Germany’s Jewish population quickly swelled to about 225,000, but tensions followed. Many German Jews had become largely secular, maintaining Jewish organizations more for social than religious purposes. Many of the new immigrants were also secular, having claimed Jewish origins to help them escape the former Soviet Union. At times, the groups did not mesh well.


And it meant that new rabbis might not only face congregations unfamiliar with traditional Jewish rituals, but congregations that didn’t even speak German.

Kramer says only about 80,000 people are officially registered with the German state as Jews, organized into about 100 communities. Only about a third of those congregations have full-time rabbis.

During the Cold War, many existing Jewish communities flew in rabbis from Israel for special ceremonies, often at exorbitant prices. Many of those rabbis faced complaints from their colleagues at home, who could not understand how they could travel to the country where so many Jews had died.

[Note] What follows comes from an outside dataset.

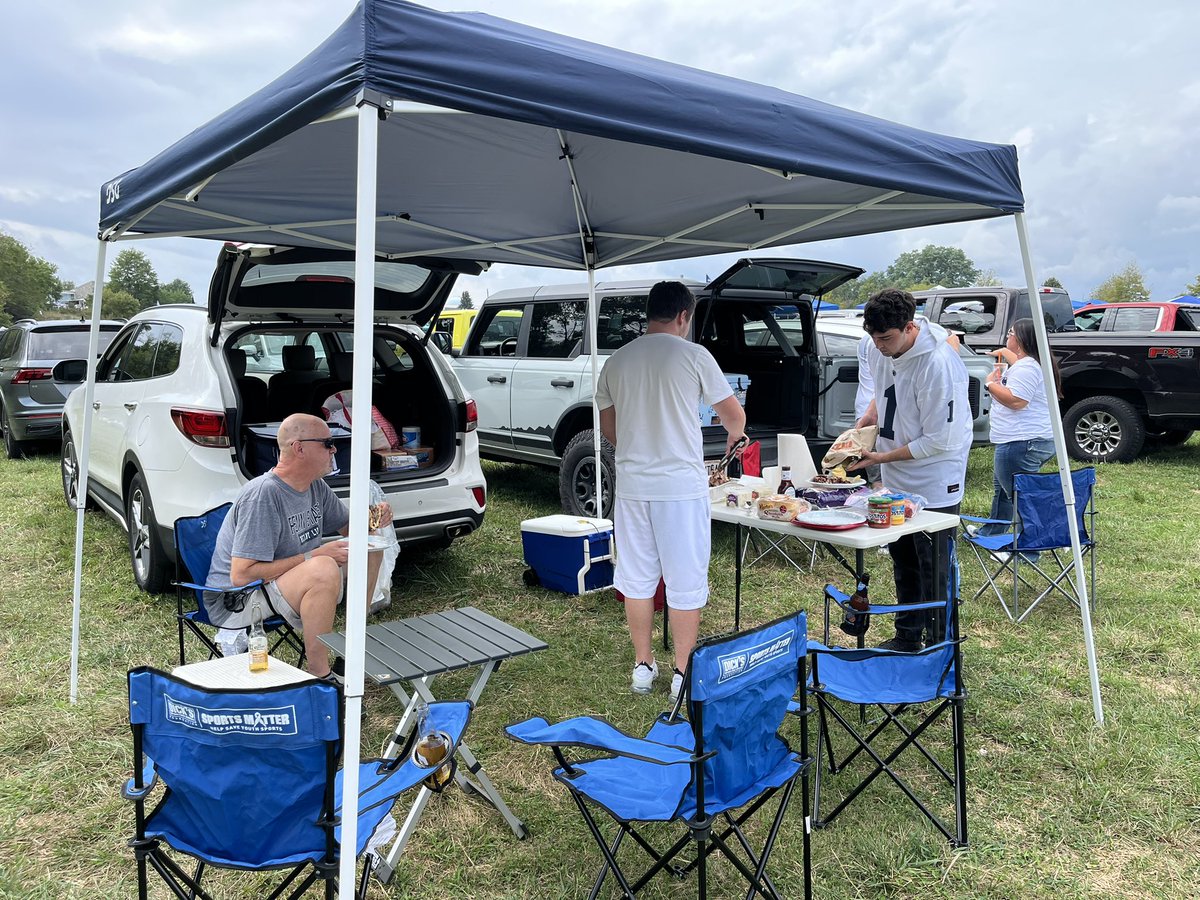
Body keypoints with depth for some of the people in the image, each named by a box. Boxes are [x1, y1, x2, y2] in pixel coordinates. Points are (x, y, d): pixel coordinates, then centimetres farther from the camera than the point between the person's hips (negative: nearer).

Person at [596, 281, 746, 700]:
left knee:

“It does not work well,” Homolka says of the rabbi shortage. “It worked before because congregations were considered more social organizations for people who had found themselves stuck in Germany.”

Beis Zion began in 2000 as a way to allow Jewish men to study religious texts. At first, there was no plan to train rabbis. But when leaders saw potential in some of their students, they created a second track toward ordination.

Still, there are hurdles, says Josh Spinner, vice president of the Lauder foundation, who raises funds for the school. Many times, he says, older people simply will not donate money to an operation in Germany because their memories of the country are too dark.


On top of that, the schooling has its own hurdles, since so few students ever had formal training in Judaism. “We’re a special-needs yeshiva,” Spinner quipped, comparing the program to making concert pianists of a 20-year-olds who have never studied music.

Nonetheless, Spinner, who is a rabbi himself, says he’s proud of his students’ achievements. But he always has to fight perceptions that German Judaism is not quite as well formed as in other regions.

“Our problem primarily is one of perception,” he said. “Our goal is not `Oh, for Germany, that’s not too bad.’ That’s not acceptable.”